Homepage > Joss Whedon Cast > Nathan Fillion > Reviews > Nathan Fillion - "Waitress" Movie - Cinecon.com Review
« Previous : Buffy the Shoe Shop Slayer
     Next : Michelle Trachtenberg - NYC Ballet’s Romeo + Juliet opening night - Good Quality Photos »

Cinecon.com

Nathan Fillion

Nathan Fillion - "Waitress" Movie - Cinecon.com Review

Saturday 5 May 2007, by Webmaster

Jenna Hunterston (Keri Russell), heroine of the Sundance charmer, “Waitress,” is a true artist. Her studio is the kitchen in a roadside diner and her palette includes chocolates and raspberries rather than browns and reds, but the gastronomical wonders she cooks up in a pie pan deserve the praise typically reserved for a Picasso. Still, despite Jenna’s status as a “pie genius,” her life is hardly enviable. Suffocating in an abusive marriage, Jenna dreams of the day she’ll have pocketed enough tips to start her life anew. But when she unexpectedly gets pregnant and even more unexpectedly starts an affair with her white-knight obstetrician, Dr. Pomatter (Nathan Fillion), Jenna’s life becomes anything but easy as, well, you get the picture.

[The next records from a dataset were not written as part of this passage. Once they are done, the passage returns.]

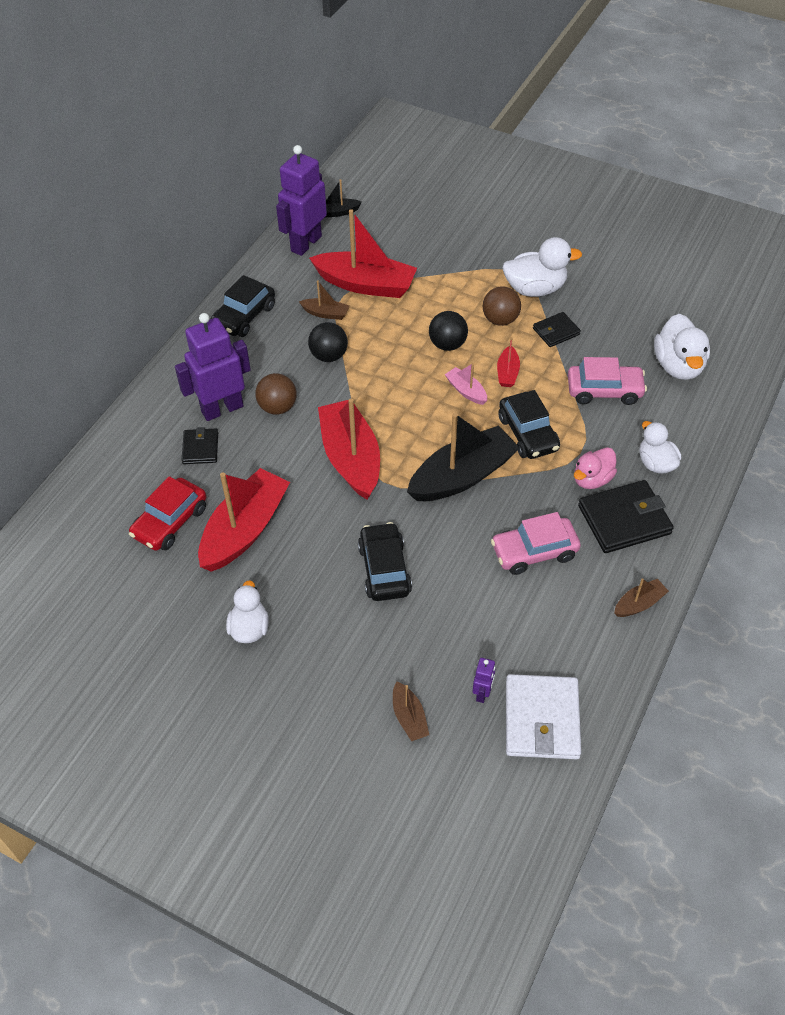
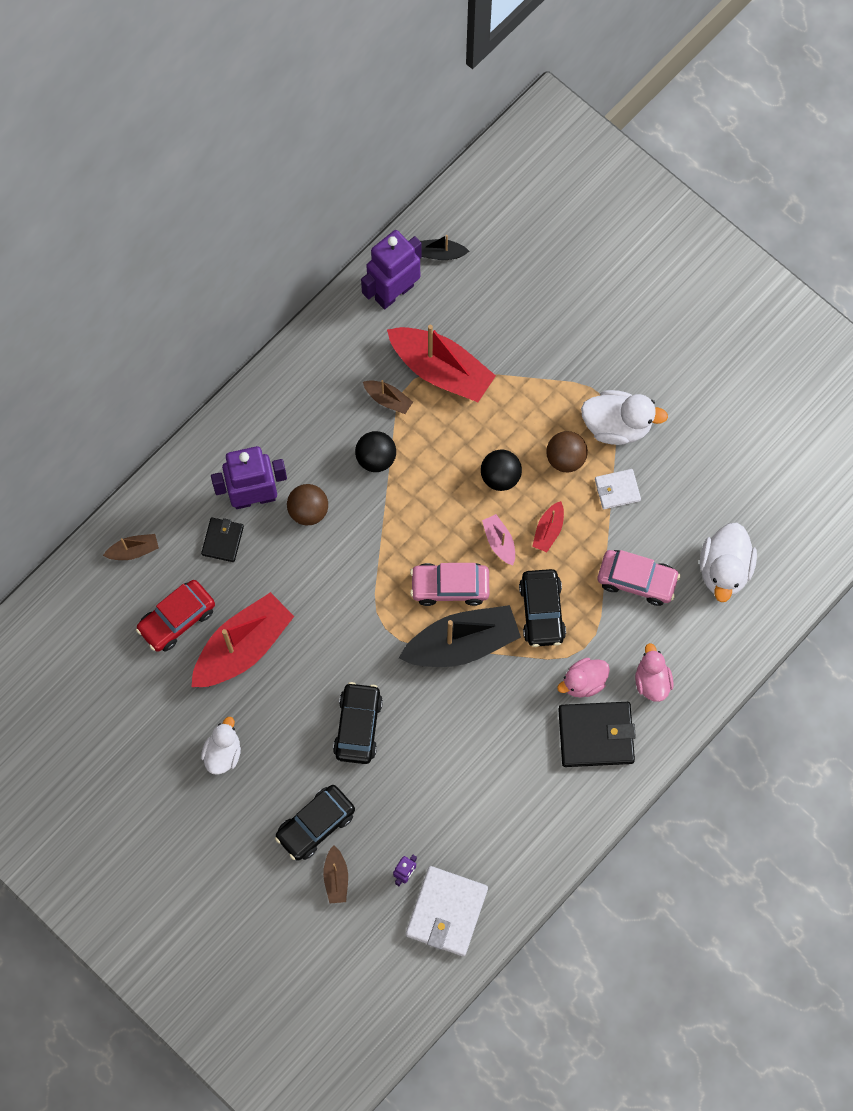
camera: 15 degrees right, 20 degrees up
black car [211,275,275,337] -> black car moved to [275,785,355,861]
red boat [318,399,380,499] -> none
pink car [491,512,581,575] -> pink car moved to [410,563,489,606]
black wallet [533,312,581,347] -> white wallet [595,469,641,509]
brown boat [614,578,669,617] -> brown boat moved to [103,534,159,560]
white duck [639,421,681,474] -> pink duck [635,643,674,702]

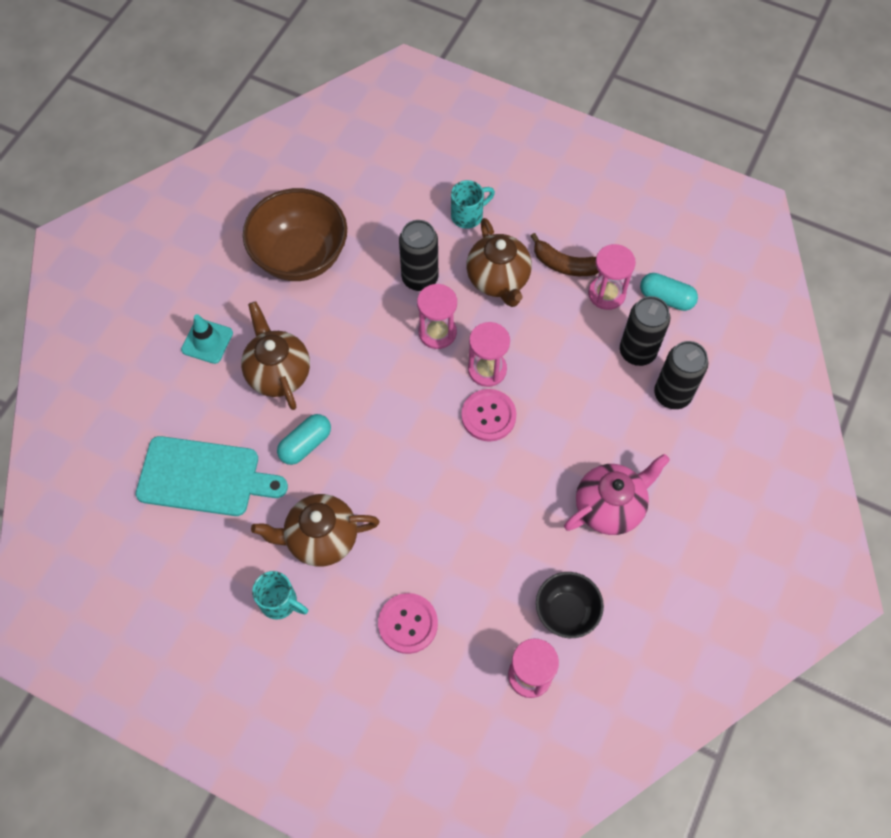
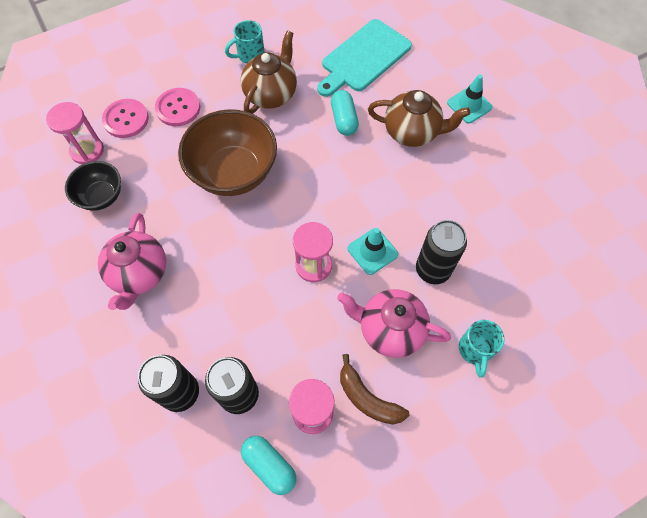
camera: 125 degrees right, 0 degrees up
brown bowl [243,188,347,281] -> brown bowl moved to [178,109,277,196]
pink hourglass [417,284,457,349] -> turquoise traffic cone [348,228,398,275]
pink button [461,389,516,442] -> pink button moved to [102,99,149,138]
brown teapot [466,218,532,307] -> pink teapot [337,289,451,358]
brown banana [531,233,599,276] -> brown banana turned 105 degrees counterclockwise [340,354,410,425]
turquoise capsule [640,273,698,311] -> turquoise capsule turned 75 degrees clockwise [241,436,296,495]

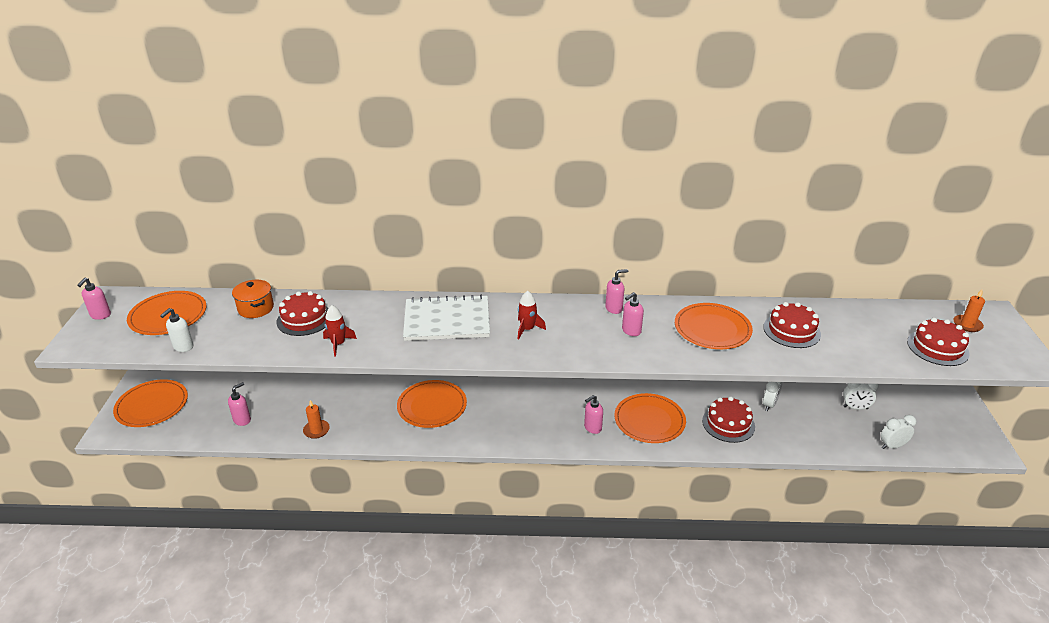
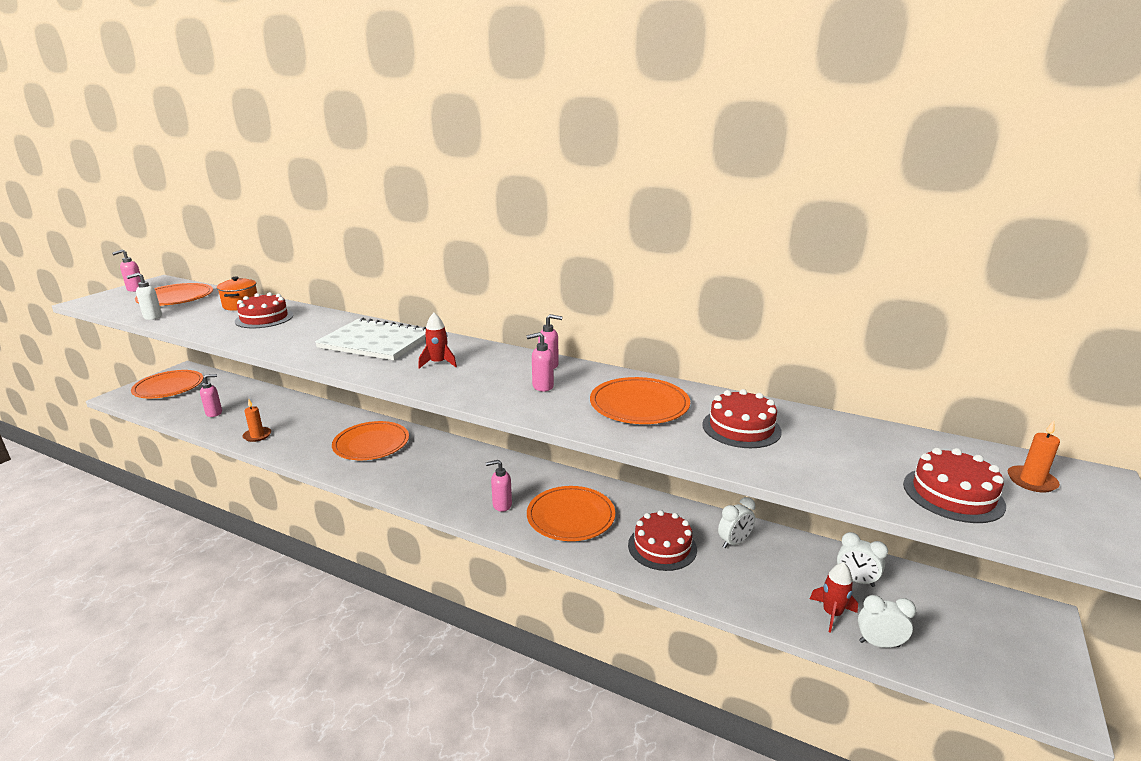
camera: 25 degrees right, 10 degrees down
red rocket [323,305,357,356] -> red rocket moved to [810,562,858,633]

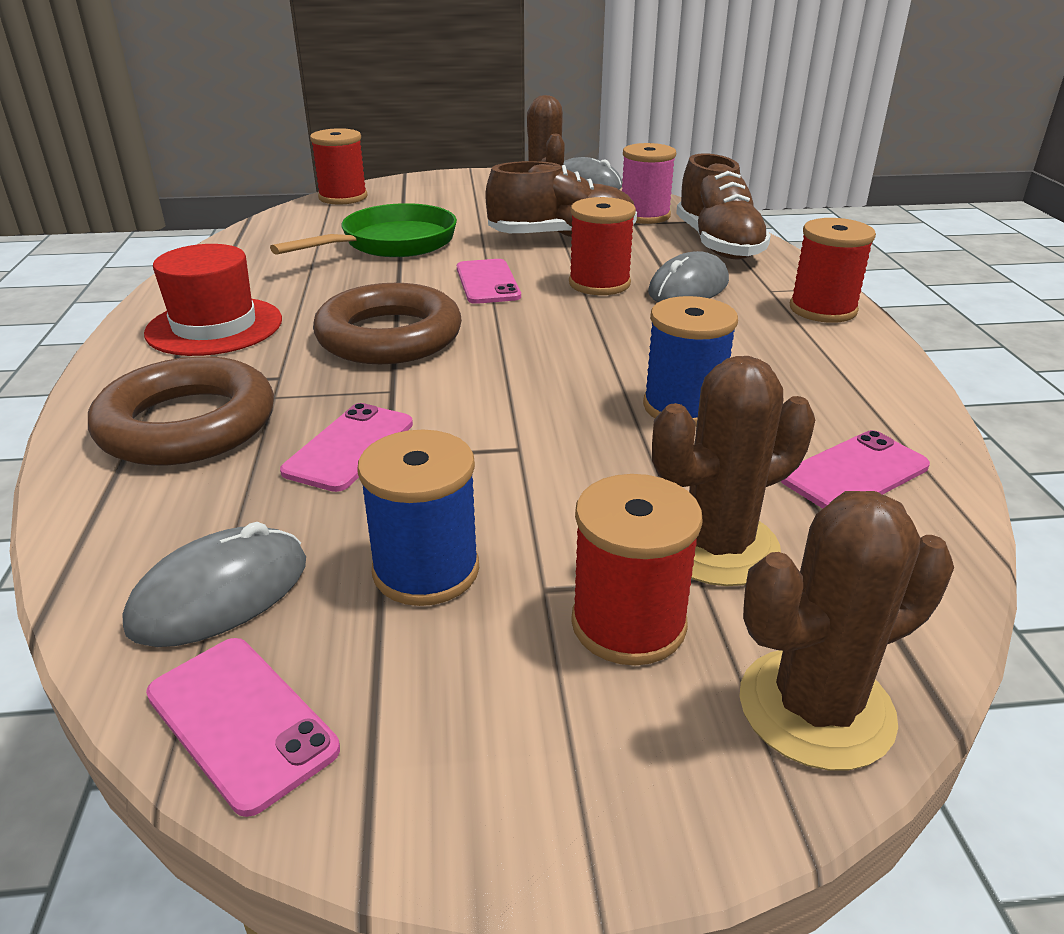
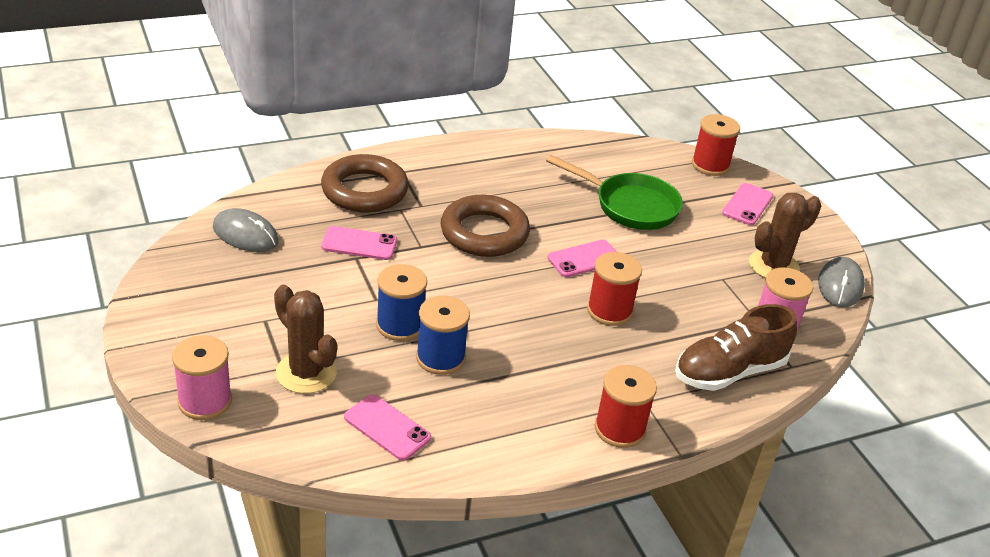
camera: 70 degrees right, 5 degrees up
red hat [144,244,282,356] -> none
pink phone [146,638,340,817] -> pink phone moved to [722,183,773,225]
blue spool [357,430,479,606] -> blue spool moved to [376,264,427,341]
brown shoe [485,161,637,237] -> none
red spool [571,474,703,665] -> none
grey mouse [648,251,729,302] -> none
brown cactus [739,491,954,770] -> pink spool [172,335,232,420]

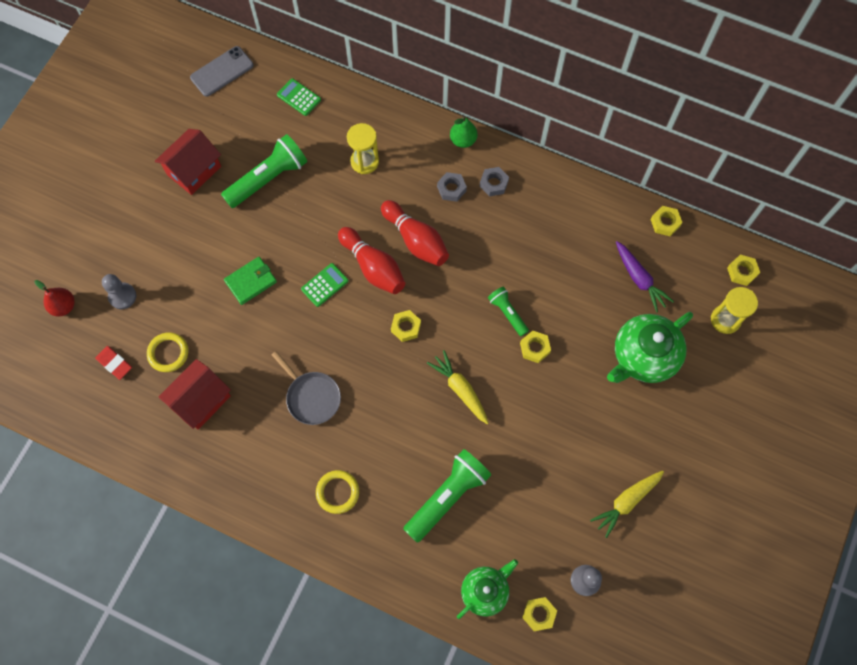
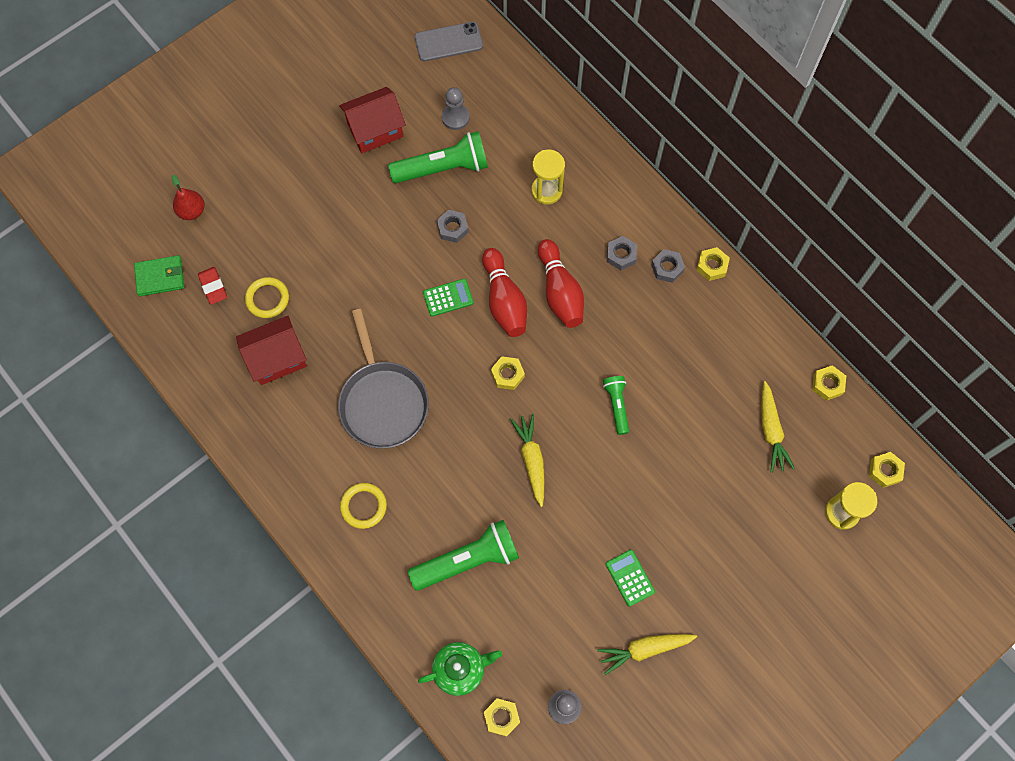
camera: 25 degrees right, 0 degrees up
grey pawn [102,274,136,309] -> grey pawn moved to [442,87,470,130]
green wallet [224,257,277,305] -> green wallet moved to [134,255,184,296]
grey pan [271,351,341,425] -> grey pan [338,309,429,449], size x1.54
green calculator [277,78,321,116] -> green calculator moved to [606,550,655,606]
green pear [450,116,477,148] -> none
yellow nut [520,331,551,363] -> yellow nut moved to [697,247,730,281]
green teapot [607,312,693,383] -> none
purple carrot [616,241,674,313] -> yellow carrot [761,381,795,473]
none -> grey nut [437,210,469,243]

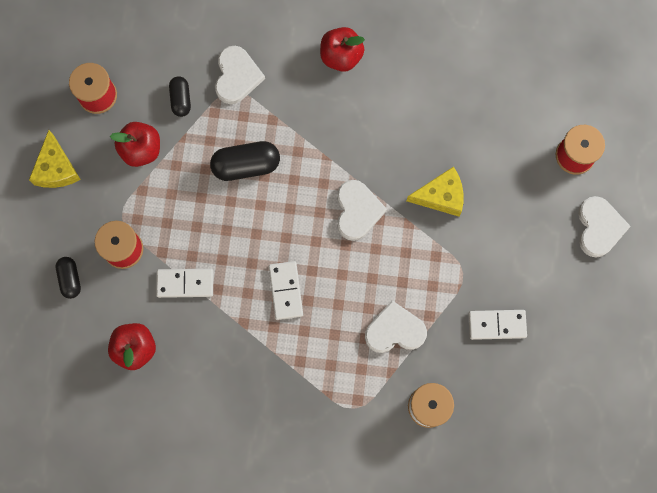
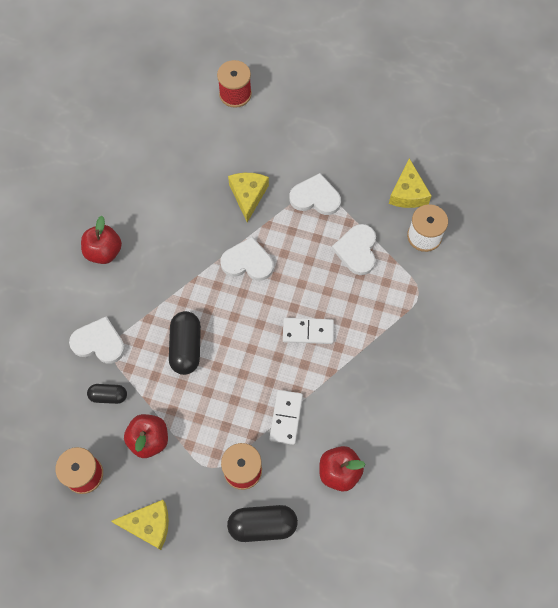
camera: 80 degrees left, 10 degrees down
black capsule [55,257,81,299] -> black capsule [227,505,298,542], size x1.66
white domino [469,310,527,340] -> none
white heart [578,196,631,257] -> white heart moved to [289,173,341,215]
none -> yellow cheese [389,158,432,208]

Written and directed by the late Adrienne Shelly, “Waitress” provides the perfect cinematic antidote to the frenzied blockbusters that clog movie theaters each summer. Charming but not cute, quirky but never wacky, “Waitress” is a homespun slice of life unafraid to serve the bitter along with the sweet. Jenna’s trials, which she logs with new culinary creations like Kick-in-the-Pants pie (cinnamon custard) and Pregnant-Miserable-Self-Pitying-Loser pie (lumpy oatmeal with fruitcake, “Flambé, of course”), hum with a real-life energy, as she struggles to survive her pregnancy.

With “Waitress,” Shelly, a pioneer in independent films as muse to director Hal Hartley, has added another worthy entry to the indie roster. Her sharp writing and directing pokes holes straight through chick-flick stereotypes and reveals true struggle, heartbreak, and triumph. Like Gurinder Chadha, writer-director of “Bend it Like Beckham,” another Fox Searchlight release, Shelly doesn’t need to beat the girl-power drum, because the actions and words of her strong female characters are enough to carry the message.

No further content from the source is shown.